Markus Lanthaler: Here's how the example could work today - completely round-trippable: http://bit.ly/P8i7h7
Lin Clark: When we come to that, we could update what's needed to move things to the RDF data modeling
Lin Clark: I got bumped
Manu Sporny: OK, it definitely works. I don't know if it's good to model data in that way. I feel uneasy about it.
... The other concern I have is that if it works for Drupal folks, and if that works as well for Wikidata folks, then there's a question about supporting language maps in the end.
Manu Sporny: it didn't pick up first try [scribe assist by Lin Clark]
Markus Lanthaler: I wonder if language map couldn't be restricted to simple values such as "title.en" resolves to the English title
Lin Clark: now it is busy
Markus Lanthaler: Wikidata apparantly just uses simple language maps: http://meta.wikimedia.org/wiki/Wikidata/Data_model_in_JSON
Manu Sporny: Ok, we spent an hour on this. We should step back and think a bit more about it.
Lin Clark: dialing in
... We have two fairly proposals on the table.
... 1) Languages become IRIs, 2) 1-to-1 between compact/expanded form for language maps.
Niklas Lindström: I wonder where the title would end up in the example Markus wrote up. Would there be a similar map for each thing or would we want to group them in language buckets?
Markus Lanthaler: that's what I suggested initially but Lin suggested they would rather have properties before languages.
Manu Sporny: any objection to move on to next issue and track this up in github comments?
Markus Lanthaler: Do we want to support complex language maps?
Manu Sporny: My gut feeling is that, if we're going to support language maps, we need to support all of Drupal's needs. I don't know if it's worth the complexity to add language maps for literal values only.
... We could associate the language with a term in the context. If we go with the approach Markus proposed, I don't think we need language maps in the end. In the context, you would have term definitions for languages.
Manu Sporny: "en": {"@id": "http://purl.org/bcp47#en", "@language": "en"}
... That would expand to:
Manu Sporny: "en": "Foo" - "http://purl.org/bcp47#en": {"@value": "Foo", "@language": en}
Manu Sporny: The way we're modeling this does not really map to RDF, that's what I'm concerned about.
Niklas Lindström: I do think that things such as freebase may benefit from data exported by Drupal sites
Stéphane Corlosquet: I don't think we should be blocking things here.
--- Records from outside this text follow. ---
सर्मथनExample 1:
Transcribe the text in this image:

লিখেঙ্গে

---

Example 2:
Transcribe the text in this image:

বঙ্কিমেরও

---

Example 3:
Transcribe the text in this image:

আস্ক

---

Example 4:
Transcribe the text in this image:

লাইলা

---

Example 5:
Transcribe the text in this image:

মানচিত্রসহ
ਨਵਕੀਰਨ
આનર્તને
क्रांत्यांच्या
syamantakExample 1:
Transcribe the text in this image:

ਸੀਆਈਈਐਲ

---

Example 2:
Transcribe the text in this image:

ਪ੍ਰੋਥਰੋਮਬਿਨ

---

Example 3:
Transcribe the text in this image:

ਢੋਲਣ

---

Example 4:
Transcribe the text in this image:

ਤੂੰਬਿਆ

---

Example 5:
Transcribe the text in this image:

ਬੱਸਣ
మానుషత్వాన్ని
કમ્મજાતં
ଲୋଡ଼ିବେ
We could create IRIs for each translations and so on if we really need to.
Lin Clark: hmm, I can't hear what was said but Crell specifically requested we not create IRIs for each translation
Lin Clark: was talking about how to handle things in RDF [scribe assist by Stéphane Corlosquet]
Stéphane Corlosquet: not in JSON-LD
Lin Clark: what we've discussed before is that you lose the language handling for objects that are resources
Lin Clark: I don't think we want to have different subject IRIs between JSON-LD and other RDF formats
Manu Sporny: I'm not convinced that we need to model the data in the way Markus and Niklas are proposing. It works for Drupal folks but I don't think it's the right way to model it as RDF.
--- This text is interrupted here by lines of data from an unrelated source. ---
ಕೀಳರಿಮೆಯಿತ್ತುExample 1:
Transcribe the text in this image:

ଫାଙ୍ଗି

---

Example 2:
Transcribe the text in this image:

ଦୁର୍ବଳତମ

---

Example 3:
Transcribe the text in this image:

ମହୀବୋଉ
Lin Clark: yes - we said we could discuss this outside the call [scribe assist by Stéphane Corlosquet]
Stéphane Corlosquet: we haven't decided or changed anything since when you dropped
... The other concern that I have is that JSON-LD should be able to cope with data as modeled, especially in cases such as Drupal when it's difficult to identify a right/wrong way of modeling data.
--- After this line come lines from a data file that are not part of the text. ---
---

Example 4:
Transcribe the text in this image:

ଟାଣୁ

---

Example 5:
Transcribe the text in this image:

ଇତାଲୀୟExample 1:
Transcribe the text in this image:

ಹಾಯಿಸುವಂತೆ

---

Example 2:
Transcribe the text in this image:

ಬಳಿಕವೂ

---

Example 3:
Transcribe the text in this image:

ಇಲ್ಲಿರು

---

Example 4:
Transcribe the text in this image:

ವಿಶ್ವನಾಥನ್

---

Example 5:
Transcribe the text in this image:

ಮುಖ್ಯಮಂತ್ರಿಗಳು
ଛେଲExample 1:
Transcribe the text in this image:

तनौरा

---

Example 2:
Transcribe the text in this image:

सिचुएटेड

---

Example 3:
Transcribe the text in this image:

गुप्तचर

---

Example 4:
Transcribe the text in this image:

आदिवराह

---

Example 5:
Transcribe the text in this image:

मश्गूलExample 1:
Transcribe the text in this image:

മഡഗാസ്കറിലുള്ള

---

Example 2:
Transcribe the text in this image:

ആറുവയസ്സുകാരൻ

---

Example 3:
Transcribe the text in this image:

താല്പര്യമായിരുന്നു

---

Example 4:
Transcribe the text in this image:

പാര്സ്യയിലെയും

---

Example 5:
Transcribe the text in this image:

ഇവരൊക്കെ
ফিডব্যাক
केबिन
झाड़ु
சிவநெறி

Lin Clark: yeah, I was able to get back in now
Manu Sporny: I think these are the options available to us right now:
Manu Sporny: 1) Ask Drupal to change the data model (non-starter),
Manu Sporny: 2) Adopt a 1-to-1 mapping between compact/expanded form for language maps, (adds complexity to syntax)
Manu Sporny: 3) Adopt a complex algorithm to reconstruct language maps from expanded form, (adds complexity to API, and may be non-deterministic)
Manu Sporny: 4) Model the data using BCP47 language code IRIs. (problematic from an RDF data model standpoint)
Manu Sporny: each has annoying down-sides.